ACTIVITY
Only one span of the listing below is wanted: the lines from the one with "Яблоко: 65 -> 51.11" through the one with "TOT_M, Hasanpur: 800 -> 200", reproduced exactly, both ends kept.

┄┄┄┄┄┄┄┄┄┄┄┄┄┄┄┄┄┄┄┄

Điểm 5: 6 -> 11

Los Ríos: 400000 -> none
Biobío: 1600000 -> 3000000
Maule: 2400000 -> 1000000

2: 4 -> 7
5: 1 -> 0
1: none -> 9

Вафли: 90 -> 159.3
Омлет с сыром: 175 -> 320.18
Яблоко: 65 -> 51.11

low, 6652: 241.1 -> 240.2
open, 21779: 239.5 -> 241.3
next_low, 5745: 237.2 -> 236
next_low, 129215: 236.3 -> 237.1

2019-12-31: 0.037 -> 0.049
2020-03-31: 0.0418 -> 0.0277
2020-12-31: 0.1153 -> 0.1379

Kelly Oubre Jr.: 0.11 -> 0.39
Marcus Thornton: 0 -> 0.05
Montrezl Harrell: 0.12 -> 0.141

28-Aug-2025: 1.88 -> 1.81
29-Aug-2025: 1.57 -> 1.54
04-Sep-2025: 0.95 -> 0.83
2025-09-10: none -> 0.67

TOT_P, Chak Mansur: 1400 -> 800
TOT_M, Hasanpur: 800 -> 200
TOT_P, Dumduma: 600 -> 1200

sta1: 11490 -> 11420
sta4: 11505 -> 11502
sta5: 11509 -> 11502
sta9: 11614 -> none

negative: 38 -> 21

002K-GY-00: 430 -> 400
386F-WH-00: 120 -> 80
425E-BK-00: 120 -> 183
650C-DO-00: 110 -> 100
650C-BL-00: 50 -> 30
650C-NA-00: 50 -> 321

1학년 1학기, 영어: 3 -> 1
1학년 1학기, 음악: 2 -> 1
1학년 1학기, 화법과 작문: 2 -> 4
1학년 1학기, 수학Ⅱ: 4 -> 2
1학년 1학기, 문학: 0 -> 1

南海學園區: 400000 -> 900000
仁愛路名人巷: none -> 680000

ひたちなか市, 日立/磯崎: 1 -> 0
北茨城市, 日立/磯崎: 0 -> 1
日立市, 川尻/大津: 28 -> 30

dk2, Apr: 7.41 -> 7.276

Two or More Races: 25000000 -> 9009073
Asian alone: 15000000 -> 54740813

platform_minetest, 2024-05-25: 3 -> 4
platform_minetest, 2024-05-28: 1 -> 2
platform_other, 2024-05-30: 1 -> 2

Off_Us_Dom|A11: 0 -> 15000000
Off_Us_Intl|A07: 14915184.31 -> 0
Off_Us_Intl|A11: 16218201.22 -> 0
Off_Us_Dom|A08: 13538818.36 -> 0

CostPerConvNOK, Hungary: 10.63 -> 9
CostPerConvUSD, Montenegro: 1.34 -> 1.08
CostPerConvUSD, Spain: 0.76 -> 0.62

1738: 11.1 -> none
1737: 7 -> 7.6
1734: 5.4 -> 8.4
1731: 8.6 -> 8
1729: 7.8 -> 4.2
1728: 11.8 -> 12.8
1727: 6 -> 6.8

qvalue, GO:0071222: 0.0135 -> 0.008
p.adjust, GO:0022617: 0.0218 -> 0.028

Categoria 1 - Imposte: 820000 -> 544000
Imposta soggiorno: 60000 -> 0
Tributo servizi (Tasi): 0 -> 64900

┄┄┄┄┄┄┄┄┄┄┄┄┄┄┄┄┄┄┄┄

ANSWER BOX
Яблоко: 65 -> 51.11

low, 6652: 241.1 -> 240.2
open, 21779: 239.5 -> 241.3
next_low, 5745: 237.2 -> 236
next_low, 129215: 236.3 -> 237.1

2019-12-31: 0.037 -> 0.049
2020-03-31: 0.0418 -> 0.0277
2020-12-31: 0.1153 -> 0.1379

Kelly Oubre Jr.: 0.11 -> 0.39
Marcus Thornton: 0 -> 0.05
Montrezl Harrell: 0.12 -> 0.141

28-Aug-2025: 1.88 -> 1.81
29-Aug-2025: 1.57 -> 1.54
04-Sep-2025: 0.95 -> 0.83
2025-09-10: none -> 0.67

TOT_P, Chak Mansur: 1400 -> 800
TOT_M, Hasanpur: 800 -> 200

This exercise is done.